Senator BROCKMAN: So you think that company directors, people in positions of responsibility, are upholding both the letter of the law and the principle of continuous disclosure which have been established for a period of time?

Mr Porter : I do. As I said before, I believe that directors of listed companies, if they are not being reckless, negligent or withholding information, take their responsibilities for continuous disclosure extremely seriously and have continued to do so during this period.

Senator BROCKMAN: I dropped out on one occasion, so I did miss a little bit of your evidence. Hopefully, I am not repeating anything here. Just in terms of the negative impact of class actions on D&O insurance, could you just talk us through how D&O insurance has changed in terms of its premiums over the last few years?

Mr Porter : Perhaps I can best quote Aon, who are actually responsible for placing these insurance premiums: There is little doubt that an unfortunate flow on effect of the evolving securities class action activity in Australia has been the price and general affordability of D&O insurance.

Both the Insurance Council and the brokers state that there is a very clear link between the class action activity and D&O insurance. As I said before, it is not just affecting large companies. Because of the way the insurance market works, that has had a knock-on effect throughout smaller companies and indeed charities as well.

Senator BROCKMAN: What do you think has been the impact of those cost increases in D&O insurance in terms of corporate governance?

Mr Porter : In terms of corporate governance, the costs have had to go up. Some companies are now considering whether to abandon side C, which is the cover for the company itself all together because of costs. It is perhaps more than simply the fear of the cost increasesalthough that is a burden upon investorsthat's had an impact on corporate governance.

What has had more of an impact, I believe, on corporate governance has been the reluctance to make forward-looking statements or to take an amount of time to scrutinise every statement that is going out to see whether, because of this strict liability natureand, again, I say it doesn't affect officers and directors, it is just the company itself, because of this loopholein future it can be the subject of a class action. That is what is taking some of the time.

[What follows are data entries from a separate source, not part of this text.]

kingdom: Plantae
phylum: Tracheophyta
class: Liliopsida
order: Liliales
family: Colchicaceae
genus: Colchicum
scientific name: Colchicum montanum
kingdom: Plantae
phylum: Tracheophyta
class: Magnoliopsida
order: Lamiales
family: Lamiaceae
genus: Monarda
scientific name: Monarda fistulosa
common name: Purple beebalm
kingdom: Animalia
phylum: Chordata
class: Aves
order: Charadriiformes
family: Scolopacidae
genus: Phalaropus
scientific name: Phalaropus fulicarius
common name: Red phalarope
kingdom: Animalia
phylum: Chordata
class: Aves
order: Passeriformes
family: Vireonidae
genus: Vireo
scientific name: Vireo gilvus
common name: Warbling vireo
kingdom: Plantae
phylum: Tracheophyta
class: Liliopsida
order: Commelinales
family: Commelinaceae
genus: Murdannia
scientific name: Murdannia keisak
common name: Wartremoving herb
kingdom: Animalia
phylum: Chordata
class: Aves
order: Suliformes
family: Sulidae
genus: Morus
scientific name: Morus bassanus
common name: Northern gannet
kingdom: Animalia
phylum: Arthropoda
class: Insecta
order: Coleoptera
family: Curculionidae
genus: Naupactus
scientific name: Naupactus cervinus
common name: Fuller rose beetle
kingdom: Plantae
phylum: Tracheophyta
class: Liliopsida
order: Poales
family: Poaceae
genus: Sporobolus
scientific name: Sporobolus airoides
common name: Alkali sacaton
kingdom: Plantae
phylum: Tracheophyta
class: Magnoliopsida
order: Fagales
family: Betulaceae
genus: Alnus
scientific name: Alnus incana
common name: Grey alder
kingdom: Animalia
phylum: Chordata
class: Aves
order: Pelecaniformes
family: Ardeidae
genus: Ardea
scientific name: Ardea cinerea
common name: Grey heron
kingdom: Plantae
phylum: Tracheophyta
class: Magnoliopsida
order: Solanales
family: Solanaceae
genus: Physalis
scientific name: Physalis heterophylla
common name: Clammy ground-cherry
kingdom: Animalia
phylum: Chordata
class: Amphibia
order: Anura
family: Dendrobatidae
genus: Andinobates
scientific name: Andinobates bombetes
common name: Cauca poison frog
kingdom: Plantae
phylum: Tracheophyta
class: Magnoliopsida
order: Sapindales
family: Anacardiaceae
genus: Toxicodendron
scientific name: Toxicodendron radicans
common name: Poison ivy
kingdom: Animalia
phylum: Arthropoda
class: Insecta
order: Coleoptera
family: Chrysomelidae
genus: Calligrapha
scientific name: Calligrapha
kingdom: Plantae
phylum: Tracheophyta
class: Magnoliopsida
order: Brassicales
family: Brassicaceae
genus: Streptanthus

Lastly, I would also say that the litigious nature of the regime has made some people more reluctant to take on board appointments. We may be losing out on some highly experienced corporate government professionals because of that.

Senator BROCKMAN: Whilst you can't quantify a decrease, your evidence is that you believe that this change in schedule 2 will put downward pressure, at least over time, on D&O insurance?

Mr Porter : That is our firm belief, yes.

Senator BROCKMAN: Excellent. I am happy to leave it there, Chair. Thank you.

ACTING CHAIR: Thank you, Senator Brockman. Thank you, Mr Porter, and Mr Woodhill. We very much appreciate your evidence today. That concludes today's public hearing. On behalf of the committee, I'd like to thank all those who have made submissions and sent representatives here today for their cooperation in this inquiry.